C’est avec cette conviction qu’il a fait sien le magnifique projet de dialogue qu’est le Collège des Bernardins : « Comment notre patrimoine philosophique et théologique, dont ce chef d’œuvre architectural est un beau symbole, peut-il aider aujourd’hui l’humanité de notre temps à formuler les questions fondamentales auxquelles elle ne peut échapper et comment pouvons-nous contribuer à l’élaboration des réponses à ces questions dans un dialogue permanent avec nos contemporains ? [7] »
Avec le Collège, le cardinal Vingt-Trois a manifesté avec force comment la relation avec le monde est au cœur de la mission de l’Église, en installant au sein du Collège à la fois le lieu central de la formation des futurs prêtres et un parvis de réflexion philosophique, d’échanges, de création artistique, de culture. Au cours de son épiscopat à Paris, nombreux sont les événements majeurs que l’Église qui est à Paris a accueillis au Collège des Bernardins, qui reflètent tout à fait l’ambition première du cardinal Jean-Marie Lustiger qu’il avait faite sienne : de l’accueil du pape Benoît XVI venu parler de la foi qui est créatrice de culture, à la rencontre interreligieuse organisée en marge de la COP21, il y a dix ans …

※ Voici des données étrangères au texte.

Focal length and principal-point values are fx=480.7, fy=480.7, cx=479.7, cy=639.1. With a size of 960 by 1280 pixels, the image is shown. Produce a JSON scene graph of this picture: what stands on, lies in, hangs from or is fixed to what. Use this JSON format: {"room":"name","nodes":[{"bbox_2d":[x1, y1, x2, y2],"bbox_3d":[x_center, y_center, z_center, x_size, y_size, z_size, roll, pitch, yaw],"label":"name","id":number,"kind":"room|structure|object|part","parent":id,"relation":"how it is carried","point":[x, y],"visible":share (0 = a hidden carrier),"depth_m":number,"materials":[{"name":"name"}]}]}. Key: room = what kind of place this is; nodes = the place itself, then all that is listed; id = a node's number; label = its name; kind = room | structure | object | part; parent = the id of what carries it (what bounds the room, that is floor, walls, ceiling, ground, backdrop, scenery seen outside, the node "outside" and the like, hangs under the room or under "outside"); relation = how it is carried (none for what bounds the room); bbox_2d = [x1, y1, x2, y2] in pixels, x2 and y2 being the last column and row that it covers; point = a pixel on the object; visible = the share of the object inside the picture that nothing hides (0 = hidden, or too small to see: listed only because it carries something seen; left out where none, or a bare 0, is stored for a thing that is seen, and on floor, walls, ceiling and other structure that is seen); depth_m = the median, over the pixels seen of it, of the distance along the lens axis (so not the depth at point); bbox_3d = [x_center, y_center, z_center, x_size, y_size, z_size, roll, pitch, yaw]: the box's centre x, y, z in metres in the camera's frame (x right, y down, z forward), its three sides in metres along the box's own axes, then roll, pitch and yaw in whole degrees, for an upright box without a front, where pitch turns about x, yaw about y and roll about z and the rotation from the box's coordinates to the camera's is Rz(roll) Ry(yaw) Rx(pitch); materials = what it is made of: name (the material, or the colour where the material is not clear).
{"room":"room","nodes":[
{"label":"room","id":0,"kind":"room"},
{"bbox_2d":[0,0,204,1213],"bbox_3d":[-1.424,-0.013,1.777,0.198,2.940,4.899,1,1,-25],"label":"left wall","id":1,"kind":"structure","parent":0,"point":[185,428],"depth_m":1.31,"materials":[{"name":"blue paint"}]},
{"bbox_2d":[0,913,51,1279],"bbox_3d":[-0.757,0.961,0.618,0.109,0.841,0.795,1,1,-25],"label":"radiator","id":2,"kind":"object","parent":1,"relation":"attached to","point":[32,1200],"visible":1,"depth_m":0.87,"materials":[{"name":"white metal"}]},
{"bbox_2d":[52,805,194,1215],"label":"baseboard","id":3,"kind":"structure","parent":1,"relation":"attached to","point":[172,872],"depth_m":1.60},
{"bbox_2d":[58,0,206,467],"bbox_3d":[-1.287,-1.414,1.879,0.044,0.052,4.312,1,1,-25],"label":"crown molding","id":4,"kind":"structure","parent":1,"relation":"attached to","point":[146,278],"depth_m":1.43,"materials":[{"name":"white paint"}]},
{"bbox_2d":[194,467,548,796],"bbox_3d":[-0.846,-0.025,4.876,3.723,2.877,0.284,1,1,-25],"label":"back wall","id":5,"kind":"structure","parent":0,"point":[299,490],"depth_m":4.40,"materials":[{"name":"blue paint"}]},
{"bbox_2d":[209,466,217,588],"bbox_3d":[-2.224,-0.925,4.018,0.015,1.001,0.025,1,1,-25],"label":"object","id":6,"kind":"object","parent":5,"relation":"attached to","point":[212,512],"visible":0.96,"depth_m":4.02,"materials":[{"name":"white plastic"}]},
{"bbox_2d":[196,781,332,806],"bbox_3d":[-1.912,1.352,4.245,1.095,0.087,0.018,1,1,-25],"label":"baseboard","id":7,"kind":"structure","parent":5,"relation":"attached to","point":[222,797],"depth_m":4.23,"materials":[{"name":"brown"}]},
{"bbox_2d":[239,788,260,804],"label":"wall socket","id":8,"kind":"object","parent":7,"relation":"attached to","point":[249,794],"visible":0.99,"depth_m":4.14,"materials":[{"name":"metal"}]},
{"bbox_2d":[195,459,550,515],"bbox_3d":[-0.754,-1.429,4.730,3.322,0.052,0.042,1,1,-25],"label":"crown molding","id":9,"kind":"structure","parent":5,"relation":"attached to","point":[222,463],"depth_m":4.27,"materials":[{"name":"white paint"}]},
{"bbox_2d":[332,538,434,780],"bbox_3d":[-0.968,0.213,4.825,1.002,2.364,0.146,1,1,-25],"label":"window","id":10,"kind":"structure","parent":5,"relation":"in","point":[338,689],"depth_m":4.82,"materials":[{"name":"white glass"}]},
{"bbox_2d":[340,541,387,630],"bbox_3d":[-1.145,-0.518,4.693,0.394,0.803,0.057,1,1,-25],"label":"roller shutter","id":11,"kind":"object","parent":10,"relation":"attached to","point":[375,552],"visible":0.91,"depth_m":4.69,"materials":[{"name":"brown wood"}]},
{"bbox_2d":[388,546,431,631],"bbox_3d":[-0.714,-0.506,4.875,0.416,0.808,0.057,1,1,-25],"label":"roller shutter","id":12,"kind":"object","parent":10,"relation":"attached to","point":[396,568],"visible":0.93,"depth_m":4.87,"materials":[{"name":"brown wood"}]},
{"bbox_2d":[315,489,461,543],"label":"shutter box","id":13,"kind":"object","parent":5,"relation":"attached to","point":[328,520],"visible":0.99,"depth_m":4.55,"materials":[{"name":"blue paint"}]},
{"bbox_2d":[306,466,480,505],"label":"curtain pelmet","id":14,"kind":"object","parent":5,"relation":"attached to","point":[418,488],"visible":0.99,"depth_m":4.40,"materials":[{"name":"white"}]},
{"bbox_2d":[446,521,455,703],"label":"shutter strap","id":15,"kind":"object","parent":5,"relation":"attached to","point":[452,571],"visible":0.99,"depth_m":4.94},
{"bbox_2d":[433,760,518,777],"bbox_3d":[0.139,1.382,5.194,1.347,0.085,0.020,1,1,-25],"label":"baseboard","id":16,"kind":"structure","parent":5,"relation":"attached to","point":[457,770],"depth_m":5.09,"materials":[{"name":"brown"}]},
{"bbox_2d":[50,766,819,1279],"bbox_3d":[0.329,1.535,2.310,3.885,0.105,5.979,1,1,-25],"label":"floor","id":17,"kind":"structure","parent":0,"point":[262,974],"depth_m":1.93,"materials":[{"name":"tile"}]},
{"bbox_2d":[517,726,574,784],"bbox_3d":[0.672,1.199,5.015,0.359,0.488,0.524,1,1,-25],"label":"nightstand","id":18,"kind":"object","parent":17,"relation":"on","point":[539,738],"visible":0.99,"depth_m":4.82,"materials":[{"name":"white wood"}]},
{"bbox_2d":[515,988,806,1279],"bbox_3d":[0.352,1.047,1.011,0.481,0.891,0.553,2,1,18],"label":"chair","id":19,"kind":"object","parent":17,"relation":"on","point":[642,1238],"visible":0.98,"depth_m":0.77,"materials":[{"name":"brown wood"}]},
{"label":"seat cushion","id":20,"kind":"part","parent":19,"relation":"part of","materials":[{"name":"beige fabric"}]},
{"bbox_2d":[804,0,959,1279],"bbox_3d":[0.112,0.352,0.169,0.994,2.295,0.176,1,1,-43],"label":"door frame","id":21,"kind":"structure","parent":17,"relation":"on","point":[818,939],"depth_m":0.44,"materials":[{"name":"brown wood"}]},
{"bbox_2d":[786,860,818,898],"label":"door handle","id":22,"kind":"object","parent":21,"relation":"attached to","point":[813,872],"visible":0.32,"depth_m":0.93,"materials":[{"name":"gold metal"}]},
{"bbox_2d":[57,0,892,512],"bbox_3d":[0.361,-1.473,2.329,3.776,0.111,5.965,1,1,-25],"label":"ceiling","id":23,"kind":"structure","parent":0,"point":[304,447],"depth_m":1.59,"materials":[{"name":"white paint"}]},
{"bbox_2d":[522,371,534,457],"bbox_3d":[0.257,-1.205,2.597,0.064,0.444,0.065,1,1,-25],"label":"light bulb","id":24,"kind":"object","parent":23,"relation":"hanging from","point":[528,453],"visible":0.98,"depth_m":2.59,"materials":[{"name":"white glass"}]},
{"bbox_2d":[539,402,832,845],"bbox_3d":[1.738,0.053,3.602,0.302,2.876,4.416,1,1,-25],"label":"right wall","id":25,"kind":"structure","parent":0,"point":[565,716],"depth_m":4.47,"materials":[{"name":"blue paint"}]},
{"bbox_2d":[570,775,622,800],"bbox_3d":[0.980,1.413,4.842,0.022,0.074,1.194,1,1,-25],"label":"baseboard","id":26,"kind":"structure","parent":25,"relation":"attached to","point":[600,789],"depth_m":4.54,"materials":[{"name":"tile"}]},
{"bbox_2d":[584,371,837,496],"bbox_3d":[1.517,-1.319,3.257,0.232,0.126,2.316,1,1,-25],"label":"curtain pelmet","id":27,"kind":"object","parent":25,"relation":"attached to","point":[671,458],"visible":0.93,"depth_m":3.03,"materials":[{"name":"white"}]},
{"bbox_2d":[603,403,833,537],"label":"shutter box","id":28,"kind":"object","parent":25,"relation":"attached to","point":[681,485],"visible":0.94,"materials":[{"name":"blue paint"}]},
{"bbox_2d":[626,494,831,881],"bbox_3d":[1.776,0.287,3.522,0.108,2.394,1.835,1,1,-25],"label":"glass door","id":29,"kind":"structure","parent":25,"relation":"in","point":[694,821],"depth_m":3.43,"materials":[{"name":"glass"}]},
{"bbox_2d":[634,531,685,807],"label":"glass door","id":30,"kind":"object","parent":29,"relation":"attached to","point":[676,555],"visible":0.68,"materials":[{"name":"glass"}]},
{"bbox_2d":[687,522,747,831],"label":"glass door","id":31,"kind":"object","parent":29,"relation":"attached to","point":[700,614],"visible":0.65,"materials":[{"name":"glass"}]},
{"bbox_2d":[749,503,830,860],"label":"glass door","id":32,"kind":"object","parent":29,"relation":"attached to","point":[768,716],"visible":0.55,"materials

Parmi les marqueurs de son ministère à Paris, je vois enfin celui de la charité, qui résonne fortement encore aujourd’hui, dans laquelle il a engagé les diocésains de Paris à s’investir avec force et avec joie. En développant les pôles solidarité dans chaque paroisse, en organisant un festival de la solidarité, en créant Hiver Solidaire – qui mobilise aujourd’hui une paroisse parisienne sur deux avec 3400 bénévoles et a permis cette année de mettre à l’abri 200 personnes – le cardinal Vingt-Trois voulait inviter les catholiques de Paris à opérer une véritable et profonde conversion des cœurs, par le don de l’attention et de la présence à l’autre, plus difficiles et plus précieuses encore à donner que le temps ou l’argent. Et cet Hiver solidaire a fait école dans plusieurs diocèses en France.

Frères et sœurs, en ce jour où nous sommes rassemblés autour de lui, écoutons encore l’une des dernières prédications du cardinal pour une fête de Pâques : « La mort est au cœur de notre expérience humaine. Nous comprenons mieux comment notre société, qui a tout fait pour escamoter la réalité de la mort, se trouve complètement démunie devant ce retour de la réalité. Des tombeaux, nous en avons à loisir, tous les jours en bas de l’écran de notre télévision. Vous voyez la somme des morts, la somme des morts en France, la somme des morts dans le monde, et même s’il n’y avait pas cette pandémie et cette efflorescence de morts à travers l’univers ! Oui, ces tombeaux vides ne disent rien. C’est à nous, témoins fidèles du Christ ressuscité, que la question est posée. Que nous disent ces tombeaux vides ? Comment sommes-nous capables, non pas de nier leur existence mais de déchiffrer, d’interpréter leur réalité comme un signe de la résurrection du Christ ? (…)
C’est de cela que nous sommes témoins. Le tombeau vide est le signe que le Christ est vivant. Le tombeau n’est pas le signe qu’on l’a perdu, c’est le signe qu’Il nous retrouve et qu’Il nous entraîne avec lui dans la communion avec Dieu. [8] »

Nous offrons ce matin l’eucharistie pour qu’elle nous emmène vers le Seigneur dans une communion éternelle à laquelle nous croyons qu’André Vingt-Trois, fidèle du Christ, participe déjà.